Para se ter ideia, a agropecuária (criação de animais, produção dos seus derivados, e o plantio dos alimentos destinados a esses) usa 70% da água doce mundial, e responde por 70% da perda de biodiversidade e 80% de todo o desmatamento segundo a ONU.
No caso específico do Brasil, maior afetado pelas isenções sobre o setor, de acordo com a Empresa Brasileira de Pesquisa Agropecuária (Embrapa), 82% do milho e 79% da soja produzidos no Brasil são consumidos sob ração para suínos e aves de corte, o que demanda grandes áreas de cultura única e consequentemente mais agrotóxicos ao desrespeitar o ciclo natural de produção e controle biológico de pragas.
O Sistema de Estimativas de Emissões de Gases do Efeito Estufa (SEEG), braço do Observatório do Clima, constatou que o agro respondeu por 70% de todas as emissões do Brasil em 2024, devido à expansão da fronteira agrícola também.
Além disso, o Brasil segue como líder mundial no uso de agrotóxicos segundo a Organização das Nações Unidas para Alimentação e Agricultura (FAO), e a União Europeia é justamente um dos maiores fornecedores dos químicos, muitos deles inclusive proibidos no próprio bloco.
De um lado preocupações pela sustentabilidade financeira dos agricultores europeus, com ênfase aos franceses. Do outro, risco de incentivo a um modelo agroexportador prejudicial ao Mercosul e ao meio ambiente.

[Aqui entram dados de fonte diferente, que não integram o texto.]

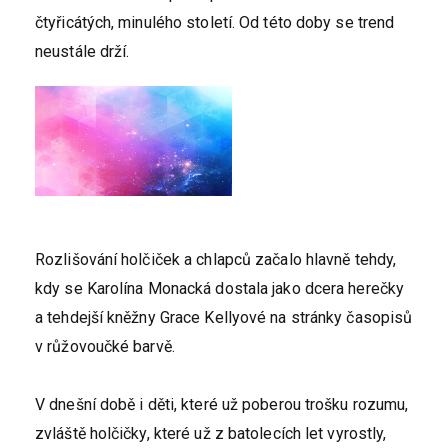
čtyřicátých, minulého století. Od této doby se trend
neustále drží.
Rozlišování holčiček a chlapců začalo hlavně tehdy,
kdy se Karolína Monacká dostala jako dcera herečky
a tehdejší kněžny Grace Kellyové na stránky časopisů
v růžovoučké barvě.
V dnešní době i děti, které už poberou trošku rozumu,
zvláště holčičky, které už z batolecích let vyrostly,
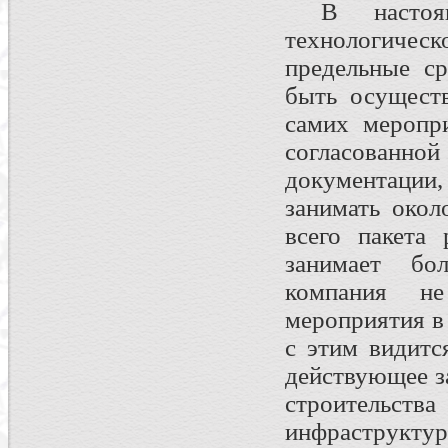
В настояще
технологичес
предельные с
быть осущест
самих меропри
согласованн
документации
занимать окол
всего пакета
занимает бол
компания н
мероприятия в
с этим видитс
действующее з
строительс
инфраструк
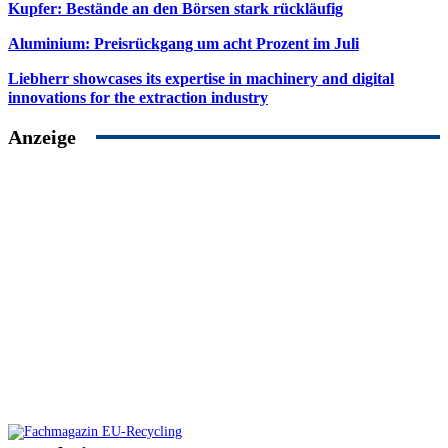
Kupfer: Bestände an den Börsen stark rückläufig
Aluminium: Preisrückgang um acht Prozent im Juli
Liebherr showcases its expertise in machinery and digital
innovations for the extraction industry
Anzeige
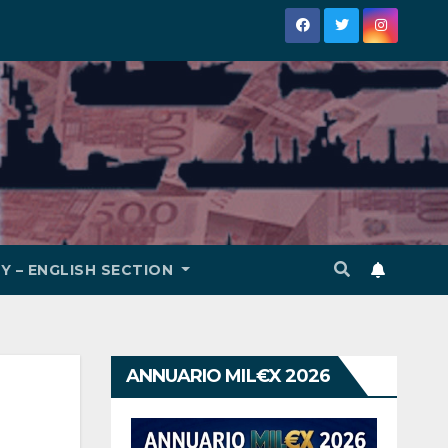
Y – ENGLISH SECTION
ANNUARIO MIL€X 2026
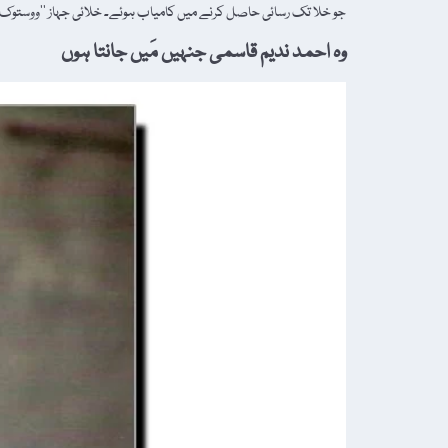
جو خلا تک رسائی حاصل کرنے میں کامیاب ہوئے۔ خلائی جہاز ’’ووستوک
وہ احمد ندیم قاسمی جنہیں مَیں جانتا ہوں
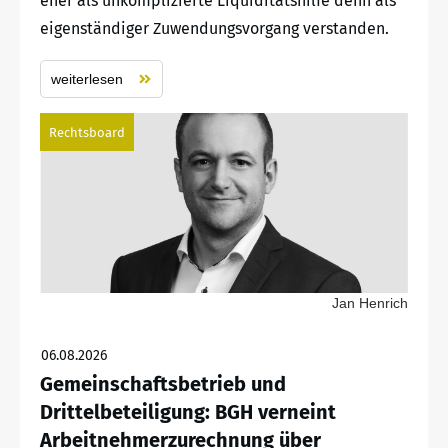
eher als unkomplizierte Liquiditätshilfe denn als
eigenständiger Zuwendungsvorgang verstanden.
weiterlesen
Rechtsboard
Jan Henrich
06.08.2026
Gemeinschaftsbetrieb und
Drittelbeteiligung: BGH verneint
Arbeitnehmerzurechnung über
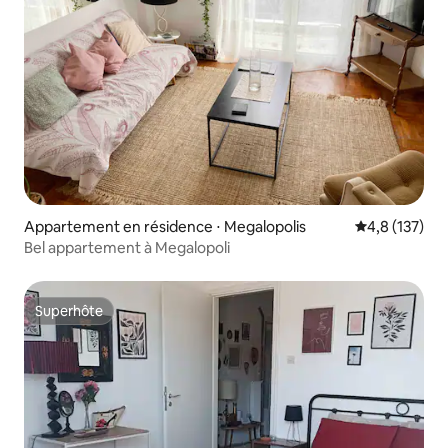
Appartement en résidence ⋅ Megalopolis
Évaluation mo
4,8 (137)
Bel appartement à Megalopoli
Superhôte
Superhôte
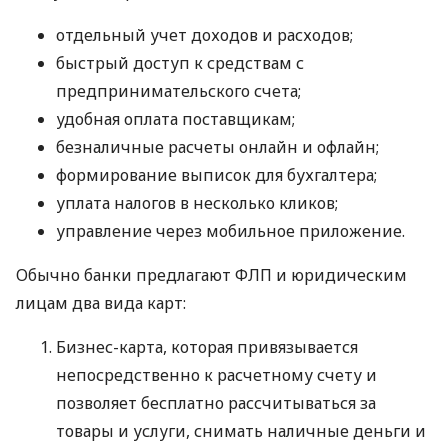
отдельный учет доходов и расходов;
быстрый доступ к средствам с
предпринимательского счета;
удобная оплата поставщикам;
безналичные расчеты онлайн и офлайн;
формирование выписок для бухгалтера;
уплата налогов в несколько кликов;
управление через мобильное приложение.
Обычно банки предлагают ФЛП и юридическим
лицам два вида карт:
Бизнес-карта, которая привязывается
непосредственно к расчетному счету и
позволяет бесплатно рассчитываться за
товары и услуги, снимать наличные деньги и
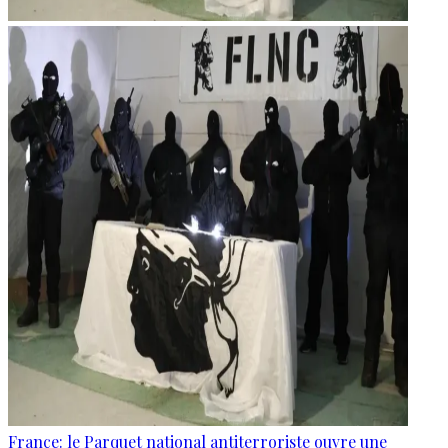
France: le Parquet national antiterroriste ouvre une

Por 334 votos a favor e 324 contra, o acordo foi judicializado pelo Parlamento Europeu no dia 21 de janeiro, os próximos passos agora podem levar até mais de um ano. Dentre os motivos alegados está a separação da parte comercial - que necessitava apenas da aprovação do Parlamento e não de cada país, da parte considerada política, mais abrangente que conta com resoluções sobre meio ambiente e direitos humanos também.
Ursula von der Leyen defende que o acordo “envia uma mensagem muito forte ao mundo […] Optamos pelo comércio justo em vez de tarifas”, em referência a política internacional dos Estados Unidos no governo Trump, tal qual países como Alemanha e Espanha. Enquanto isso, a Argentina aprovou no último dia 12 de fevereiro o texto, e o congresso brasileiro promete começar a votar no próximo dia 24.
Mesmo assim, membros do lado de lá como a Polônia, e principalmente a França, seguem contrários ao acordo, por pressão dos agricultores e alegarem ser prejudicial aos interesses nacionais.